» **TASK DIRECTIONS**: In the records that follow, count the lines where the string "based" appears, and give the count with nothing added.

┌──

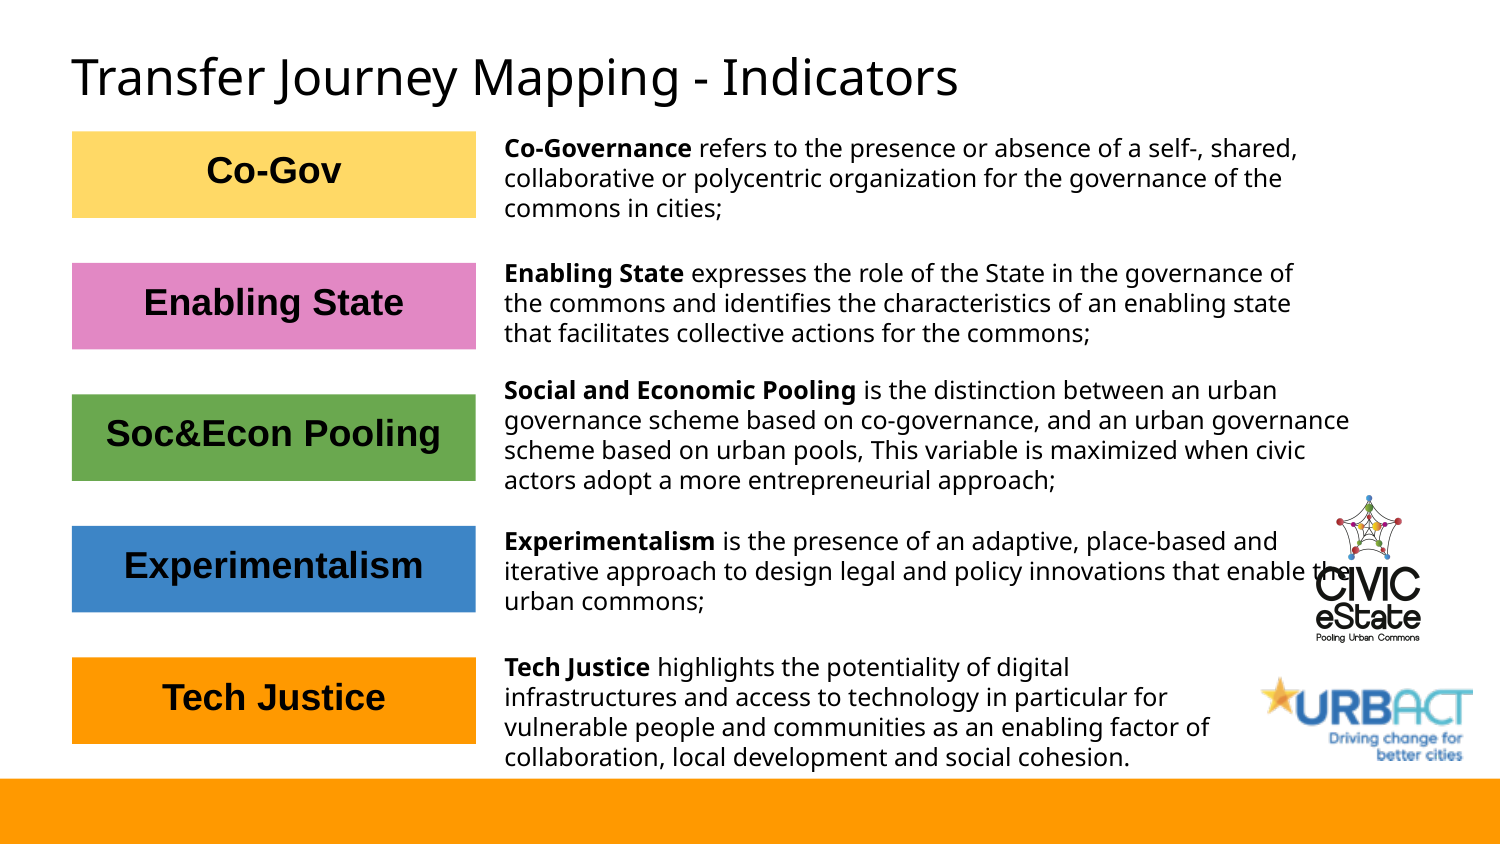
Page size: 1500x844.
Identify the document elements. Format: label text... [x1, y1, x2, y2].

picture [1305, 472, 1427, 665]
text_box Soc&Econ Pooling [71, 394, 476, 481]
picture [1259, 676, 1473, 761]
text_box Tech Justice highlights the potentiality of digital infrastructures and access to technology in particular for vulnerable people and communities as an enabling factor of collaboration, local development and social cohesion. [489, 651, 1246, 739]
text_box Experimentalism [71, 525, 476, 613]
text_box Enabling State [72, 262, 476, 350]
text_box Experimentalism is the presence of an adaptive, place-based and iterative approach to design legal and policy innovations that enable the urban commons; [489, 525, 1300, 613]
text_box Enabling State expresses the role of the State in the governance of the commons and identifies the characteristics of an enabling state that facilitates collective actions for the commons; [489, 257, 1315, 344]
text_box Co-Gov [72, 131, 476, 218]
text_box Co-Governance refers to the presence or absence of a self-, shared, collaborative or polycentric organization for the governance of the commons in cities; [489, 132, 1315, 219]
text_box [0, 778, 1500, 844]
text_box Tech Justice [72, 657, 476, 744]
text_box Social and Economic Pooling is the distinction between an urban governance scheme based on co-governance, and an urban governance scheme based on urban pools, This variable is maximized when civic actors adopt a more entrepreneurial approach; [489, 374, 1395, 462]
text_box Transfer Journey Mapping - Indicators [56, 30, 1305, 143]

└──

» **EXERCISE ANSWER**: 2